2022年5月24日火曜日

ゴースト・フリート 知られざるシーフード産業の闇

拉致され「海の奴隷」として漁船で働かさせる男たちと

彼らを救うべく奮闘するタイ人女性追ったドキュメンタリー





2018年/アメリカ
監督:スアノン・サービス、ジェフリー・ウォルドロン
出演:パティマ・タンプチャクル、トゥン・リン、チュティマ・シダサシアン(オイ)
配給:ユナイテッドピープル
上映時間:90分
公開:2022年5月28日(土) シアターイメージフォーラム他 全国順次ロードショー
HP:https://unitedpeople.jp/ghost/


●ストーリー 
 世界有数の水産大国であるタイ。そこから遠洋漁業に出ている船には「うまい仕事がある」と誘惑され、拉致されたタイ、ミャンマー、ラオス、カンボジアなど貧困国の男たちが送り込まれている。人身売買業者はたった数百ドルで漁業会社に男たちを売り飛ばし、数ヶ月、酷いと10年以上も下船させることなく「海の奴隷」として働かせているというのだ。
 そうした漁船から逃亡した人々を捜索し救出すべく、タイ人女性パティマ・タンプチャヤクル(2017年ノーベル平和賞ノミネート)と11年間奴隷労働した経験のあるトゥン・リンらは、インドネシア東部の離島に向けて出航する。


●レヴュー 
 シーフード産業の闇に迫った衝撃的なドキュメンタリーだ。タイの沖合数千キロの漁場で操業する船。タイ、ミャンマー、ラオスやカンボジアといった貧困国から人身売買で男たちが送り込まれ、拘束は数ヶ月、酷いケースでは十数年に及ぶという。捕った魚は沖合で母船に荷揚げし、再び漁場に出るため、一度も下船することなく働かされているというのだ。そこから逃れてきた者たちは、寝る間もなく働かされ、逃げれば漁業会社に追われ拘束された。網に巻き込まれ大怪我をするものもいる、暴行を受けたり、海に投げ込まれた者もいたと証言する。にわかに信じがたい衝撃的な話だが、そうした労働者は数万人にも及ぶという。

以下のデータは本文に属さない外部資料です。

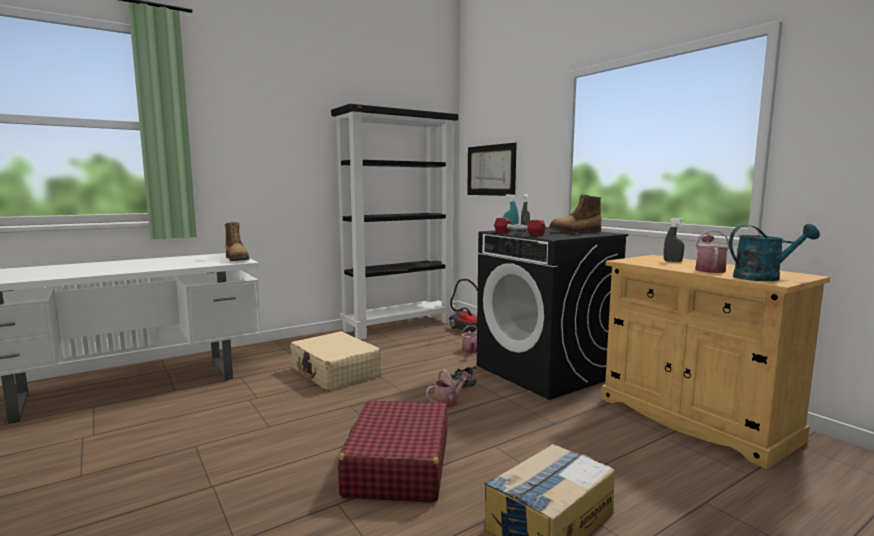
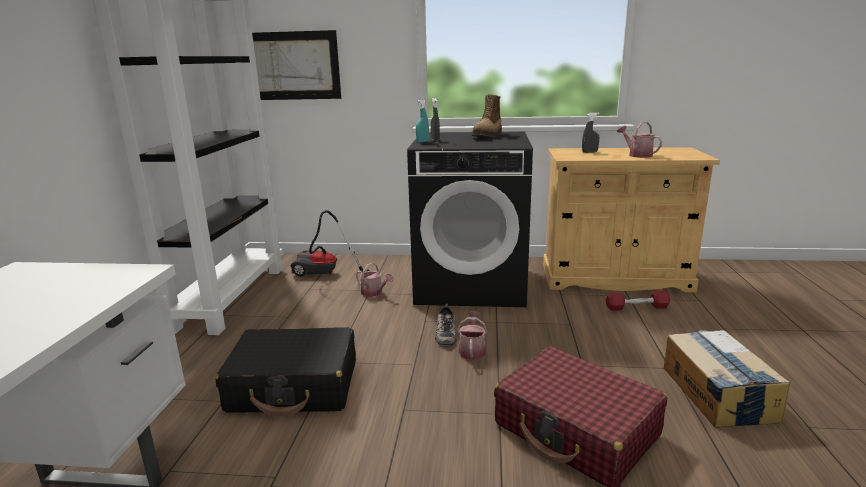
camera: 50 degrees left, 10 degrees up
boot [225,222,250,261] -> none
beige suitcase [290,331,382,391] -> black suitcase [216,327,356,417]
red dumbbell [494,218,546,236] -> red dumbbell moved to [606,290,670,311]
turquoise watering can [729,224,820,281] -> none

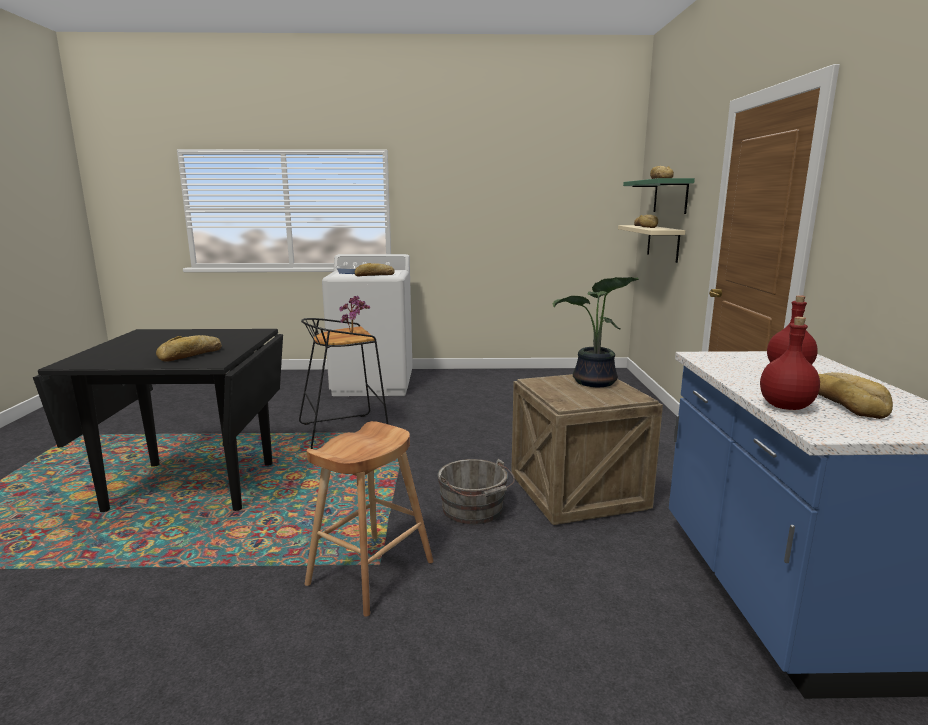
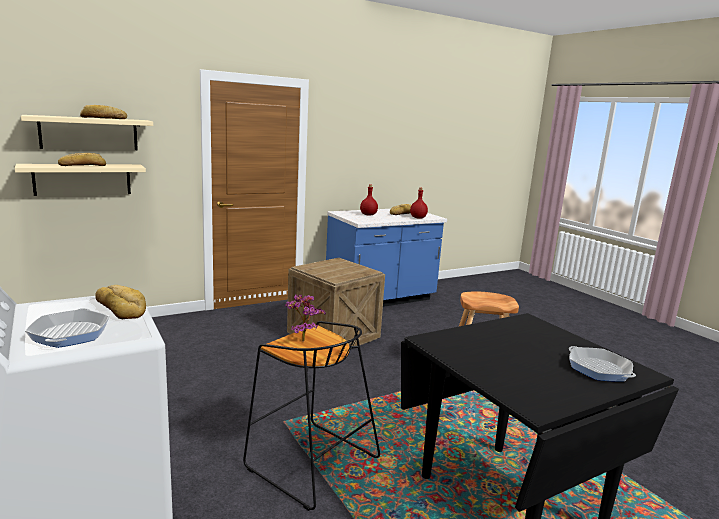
camera: 120 degrees left, 0 degrees up
bread [156,335,222,362] -> none
grey bucket [437,459,515,524] -> none
potted plant [553,277,639,387] -> none
green shelf [623,178,695,214] -> beige shelf [21,115,153,150]
none -> frying pan [569,346,636,382]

 本作は、そうした奴隷労働の実態を明らかにすると同時に、ある女性人権活動家の姿を追っている。タイの労働権利推進ネットワーク(LPN)共同創設者のパティマ・タンプチャヤクル。2014年、インドネシアの離島から約2000人の奴隷を救出するなどして注目を集め、2017年にはノーベル平和賞の候補にも上がっている。 
 彼女と行動を共にするトゥンは、「海の奴隷」として10年以上拘束され、1日20時間以上の重労働を強いられていたという。海に飛び込み命がけでインドネシアの島に逃れたという経緯を持つ。母国へ帰る手段もなかったところをパティマに救出され、その後、漁業会社から指を失う事故の補償金をえることができた。彼女の熱心な支援がなければ彼の未来はなかっただろう。「一人でも多くの人を家に帰してあげたい」彼女の類稀な熱意と勇気、そして努力の積み重ねが多くの人たちを救っているのだと実感する。

 後半、パティマらの一行がインドネシアに捜索船を出し、救出活動に出向く様子が撮影される。事実を可視化するための意図を含む撮影ではあるが、漁船から逃れたタイ人がいるというわずかな情報を頼りに、危険を顧みず他国の無法地帯に乗り込んでいく様子は緊迫感に包まれる。次々と映し出される驚くべき事実に息を呑むが、ひとりの男の救出劇が、パティマらの活動の一筋の光となっている。

 このドキュメンタリーの焦点は、現代の奴隷労働という衝撃的な事例の告発だけではない。こうした労働下で捕った魚はシーフードやペットフードとなり私たちの生活と密接に繋がっている。この闇は私たちに無縁ではないのだと、本作は強く警告していると思う。 (★★★★加賀美まき)

*本作が取り上げている海の奴隷労働は、いわゆる密漁だけでなく、IUU漁業:Illegal,Unreporteed and Unregulated(違法・無報告・無規制)漁業によって引き起こされていると言われている。